** YOUR OBJECTIVE **
Reproduce the data below, replacing every occurrence of "top-left" with "upper-left" and keeping all other text unchanged.

** RECORDS SHOWN **
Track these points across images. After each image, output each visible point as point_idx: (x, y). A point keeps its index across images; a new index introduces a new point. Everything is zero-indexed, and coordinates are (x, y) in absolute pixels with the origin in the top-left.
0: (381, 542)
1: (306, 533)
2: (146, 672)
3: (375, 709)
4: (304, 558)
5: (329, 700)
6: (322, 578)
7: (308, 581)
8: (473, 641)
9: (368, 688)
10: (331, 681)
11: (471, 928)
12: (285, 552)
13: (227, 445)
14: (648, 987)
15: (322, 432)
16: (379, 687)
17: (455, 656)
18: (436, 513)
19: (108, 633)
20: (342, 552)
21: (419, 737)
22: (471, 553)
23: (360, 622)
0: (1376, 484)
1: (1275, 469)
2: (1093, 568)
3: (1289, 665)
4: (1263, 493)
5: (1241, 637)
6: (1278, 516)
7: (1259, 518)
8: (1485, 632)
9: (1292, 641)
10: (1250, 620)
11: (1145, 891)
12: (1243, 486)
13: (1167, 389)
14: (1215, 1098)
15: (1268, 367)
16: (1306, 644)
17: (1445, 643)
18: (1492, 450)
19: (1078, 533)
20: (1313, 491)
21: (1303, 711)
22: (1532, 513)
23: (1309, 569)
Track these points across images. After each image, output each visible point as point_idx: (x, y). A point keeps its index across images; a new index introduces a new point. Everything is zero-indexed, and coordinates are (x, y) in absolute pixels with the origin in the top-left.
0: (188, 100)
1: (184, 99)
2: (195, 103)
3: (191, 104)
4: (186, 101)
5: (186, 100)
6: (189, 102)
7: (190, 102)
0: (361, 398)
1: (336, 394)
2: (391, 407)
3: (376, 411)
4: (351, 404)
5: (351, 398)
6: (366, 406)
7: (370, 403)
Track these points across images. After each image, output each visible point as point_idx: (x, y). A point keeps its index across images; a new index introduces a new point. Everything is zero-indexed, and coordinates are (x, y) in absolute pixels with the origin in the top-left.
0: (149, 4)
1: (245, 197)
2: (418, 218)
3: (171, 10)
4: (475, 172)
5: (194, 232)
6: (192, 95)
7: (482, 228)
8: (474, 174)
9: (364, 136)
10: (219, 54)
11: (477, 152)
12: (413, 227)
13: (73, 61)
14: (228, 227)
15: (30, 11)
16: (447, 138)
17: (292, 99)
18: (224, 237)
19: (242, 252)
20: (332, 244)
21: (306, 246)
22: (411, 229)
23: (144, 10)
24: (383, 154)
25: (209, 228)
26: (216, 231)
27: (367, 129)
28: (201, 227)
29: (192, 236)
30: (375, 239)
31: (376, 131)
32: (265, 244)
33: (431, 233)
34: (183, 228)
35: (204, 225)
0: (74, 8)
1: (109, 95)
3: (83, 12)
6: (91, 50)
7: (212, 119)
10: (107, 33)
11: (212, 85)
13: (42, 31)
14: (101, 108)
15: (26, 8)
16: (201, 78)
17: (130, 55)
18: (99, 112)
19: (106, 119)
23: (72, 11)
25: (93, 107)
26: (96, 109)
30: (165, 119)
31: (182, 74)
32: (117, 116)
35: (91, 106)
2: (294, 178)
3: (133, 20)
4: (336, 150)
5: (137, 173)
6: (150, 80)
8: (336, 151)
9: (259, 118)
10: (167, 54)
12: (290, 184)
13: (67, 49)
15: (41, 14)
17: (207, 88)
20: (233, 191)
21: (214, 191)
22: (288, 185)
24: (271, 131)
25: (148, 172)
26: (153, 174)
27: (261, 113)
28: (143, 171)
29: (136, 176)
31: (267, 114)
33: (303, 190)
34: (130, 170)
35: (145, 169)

** EXPECTED ANSWER **
Track these points across images. After each image, output each visible point as point_idx: (x, y). A point keeps its index across images; a new index introduces a new point. Everything is zero-indexed, and coordinates are (x, y) in absolute pixels with the origin in the upper-left.
0: (381, 542)
1: (306, 533)
2: (146, 672)
3: (375, 709)
4: (304, 558)
5: (329, 700)
6: (322, 578)
7: (308, 581)
8: (473, 641)
9: (368, 688)
10: (331, 681)
11: (471, 928)
12: (285, 552)
13: (227, 445)
14: (648, 987)
15: (322, 432)
16: (379, 687)
17: (455, 656)
18: (436, 513)
19: (108, 633)
20: (342, 552)
21: (419, 737)
22: (471, 553)
23: (360, 622)
0: (1376, 484)
1: (1275, 469)
2: (1093, 568)
3: (1289, 665)
4: (1263, 493)
5: (1241, 637)
6: (1278, 516)
7: (1259, 518)
8: (1485, 632)
9: (1292, 641)
10: (1250, 620)
11: (1145, 891)
12: (1243, 486)
13: (1167, 389)
14: (1215, 1098)
15: (1268, 367)
16: (1306, 644)
17: (1445, 643)
18: (1492, 450)
19: (1078, 533)
20: (1313, 491)
21: (1303, 711)
22: (1532, 513)
23: (1309, 569)
Track these points across images. After each image, output each visible point as point_idx: (x, y). A point keeps its index across images; a new index introduces a new point. Everything is zero-indexed, and coordinates are (x, y) in absolute pixels with the origin in the upper-left.
0: (188, 100)
1: (184, 99)
2: (195, 103)
3: (191, 104)
4: (186, 101)
5: (186, 100)
6: (189, 102)
7: (190, 102)
0: (361, 398)
1: (336, 394)
2: (391, 407)
3: (376, 411)
4: (351, 404)
5: (351, 398)
6: (366, 406)
7: (370, 403)
Track these points across images. After each image, output each visible point as point_idx: (x, y). A point keeps its index across images; a new index introduces a new point. Everything is zero-indexed, and coordinates are (x, y) in absolute pixels with the origin in the upper-left.
0: (149, 4)
1: (245, 197)
2: (418, 218)
3: (171, 10)
4: (475, 172)
5: (194, 232)
6: (192, 95)
7: (482, 228)
8: (474, 174)
9: (364, 136)
10: (219, 54)
11: (477, 152)
12: (413, 227)
13: (73, 61)
14: (228, 227)
15: (30, 11)
16: (447, 138)
17: (292, 99)
18: (224, 237)
19: (242, 252)
20: (332, 244)
21: (306, 246)
22: (411, 229)
23: (144, 10)
24: (383, 154)
25: (209, 228)
26: (216, 231)
27: (367, 129)
28: (201, 227)
29: (192, 236)
30: (375, 239)
31: (376, 131)
32: (265, 244)
33: (431, 233)
34: (183, 228)
35: (204, 225)
0: (74, 8)
1: (109, 95)
3: (83, 12)
6: (91, 50)
7: (212, 119)
10: (107, 33)
11: (212, 85)
13: (42, 31)
14: (101, 108)
15: (26, 8)
16: (201, 78)
17: (130, 55)
18: (99, 112)
19: (106, 119)
23: (72, 11)
25: (93, 107)
26: (96, 109)
30: (165, 119)
31: (182, 74)
32: (117, 116)
35: (91, 106)
2: (294, 178)
3: (133, 20)
4: (336, 150)
5: (137, 173)
6: (150, 80)
8: (336, 151)
9: (259, 118)
10: (167, 54)
12: (290, 184)
13: (67, 49)
15: (41, 14)
17: (207, 88)
20: (233, 191)
21: (214, 191)
22: (288, 185)
24: (271, 131)
25: (148, 172)
26: (153, 174)
27: (261, 113)
28: (143, 171)
29: (136, 176)
31: (267, 114)
33: (303, 190)
34: (130, 170)
35: (145, 169)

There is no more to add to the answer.